Written by: Barbara King, 2018
Collaboration Best Practices from Watersheds Canada’s Experience
In working in the environmental sector, especially where there are so many different groups, agencies, and organizations working on various issues, collaboration is critical to finding solutions to big picture problems that are currently taking place in our country. Working in collaboration has many benefits but also poses some challenges. The National Survey of Nonprofit and Voluntary Organizations by Imagine Canada notes that it’s estimated that the sector encompasses over 180,000 organizations that differ in their mission, organizational structure, size, and resources. Organizations with revenues in excess of $10 million constitute only 1 % of all non-profit organizations that exist in Canada but receive 59 % of total revenues and employ 46 % of the staff. This demonstrates significant differences in organizational structure, staff, and resources between large and small organizations which can pose significant challenges in working collaboratively.

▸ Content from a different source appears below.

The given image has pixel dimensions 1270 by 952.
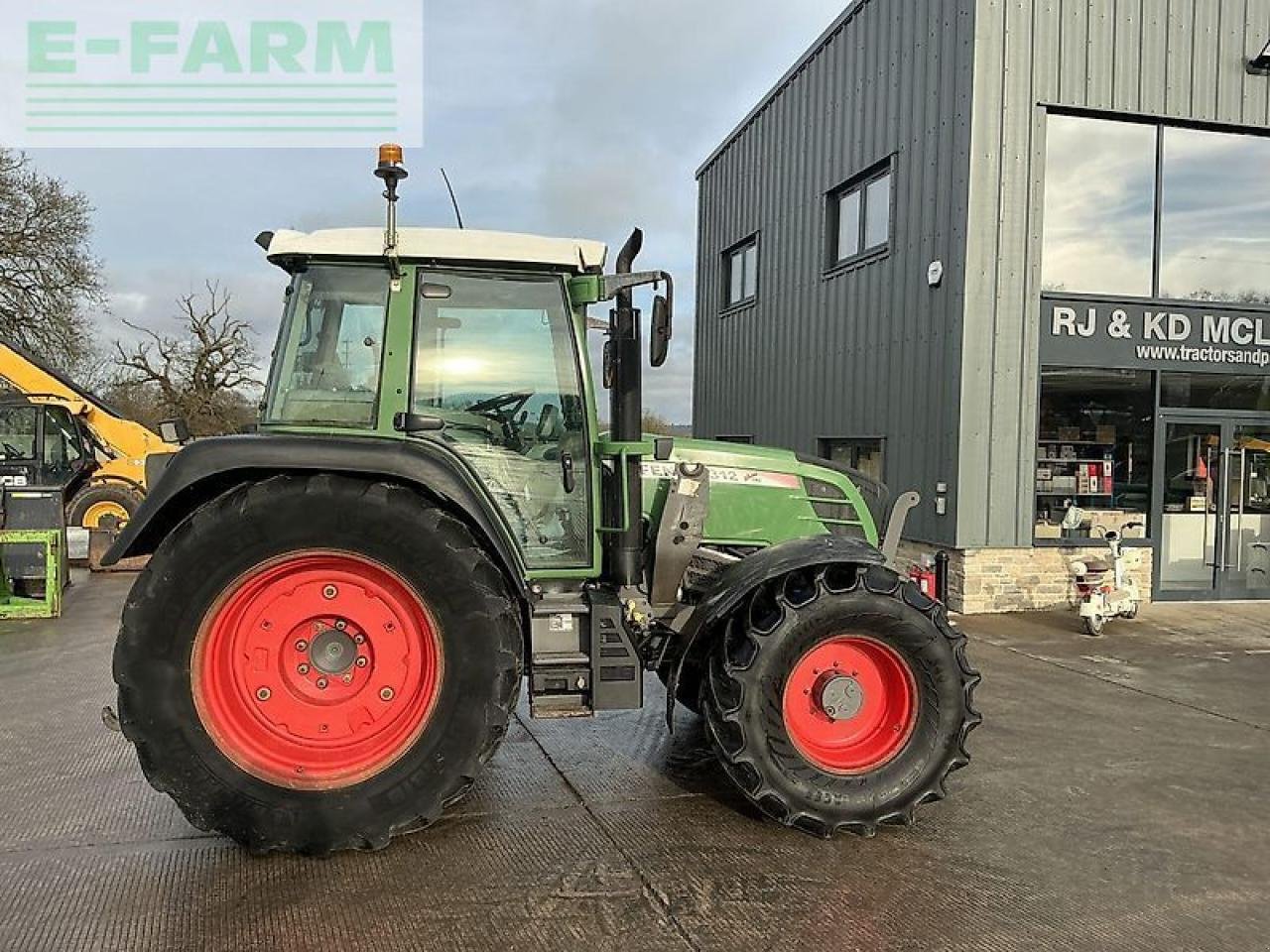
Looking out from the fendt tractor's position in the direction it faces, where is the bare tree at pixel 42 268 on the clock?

For this reason, as a small charity with a budget of approximately $500,000, Watersheds Canada relies on collaboration for all of our work. We have found that through strategic partnerships that are mutually beneficial, we can accomplish many additional outcomes that would not otherwise be possible. We have received many benefits from our collaborative work, most importantly, relationships in this sector as a credible and dependable organization that works to protect Canada’s lakes and rivers.

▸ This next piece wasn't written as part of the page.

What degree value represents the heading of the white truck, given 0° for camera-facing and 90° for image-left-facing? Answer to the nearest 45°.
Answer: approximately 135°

If you are thinking about collaboration, I would like to share some of my thoughts on what key considerations should be in place for a collaboration to be successful:
- Make sure you have a comprehensive collaborative agreement in place.
Create a collaborative agreement that defines how you will work together. This is by far the most important task that needs to take place before a project begins. You will likely spend many hours thinking of all the ‘what -if’s’ and will be extremely helpful in establishing roles and responsibilities based on each organizations capacity and expertise. Discussions should be centred around things like:
- Who is going to manage the budget?
- Who is going to be the lead organization for grant applications?
- How will you manage day-to-day activities?
- Who is going to make connections with new partners?
- How do you make budget allocations and other resources?
- Who oversees marketing and communications?
- What happens if there is a dispute or breach of contract?
These conversations have been critical to our successful collaborations and when we skipped this process, we usually end up with miscommunications along the way.
- Find someone you can trust and establish a good working relationship.
Establishing good personal relationship between organizations has been key for us in successfully delivering collaborative programs. You need to genuinely like each other and have a good, honest, relationships. We have found that communications can sometimes be challenging between two or more organizations and it is important for us to have regular in person meetings as well as appropriate planning and follow-up to help avoid miscommunications. We have learned the hard way that after every decision is made in an in person meeting or phone meeting, to follow-up with an email confirming what was decided to ensure that everyone was on the same page. This has been critical in so many cases as we all forget what was said from one meeting to another.
- Make sure you agree that mistakes will happen and you will learn together and move forward when they do.
I think it is extremely important to acknowledge that it is okay to make mistakes and figure things out by adjusting along the way. No one is perfect and you will make mistakes. You need to be able to acknowledge your mistakes and learn from them. We have had many meetings where we said…”well that didn’t quite work”… or “we didn’t communicate well on that issue” or “I am sorry, I made a mistake” etc. When you made a tactical error, you need to figure out where you went wrong, apologize and then adjust your approach and deal with the issues that arose from your mistake.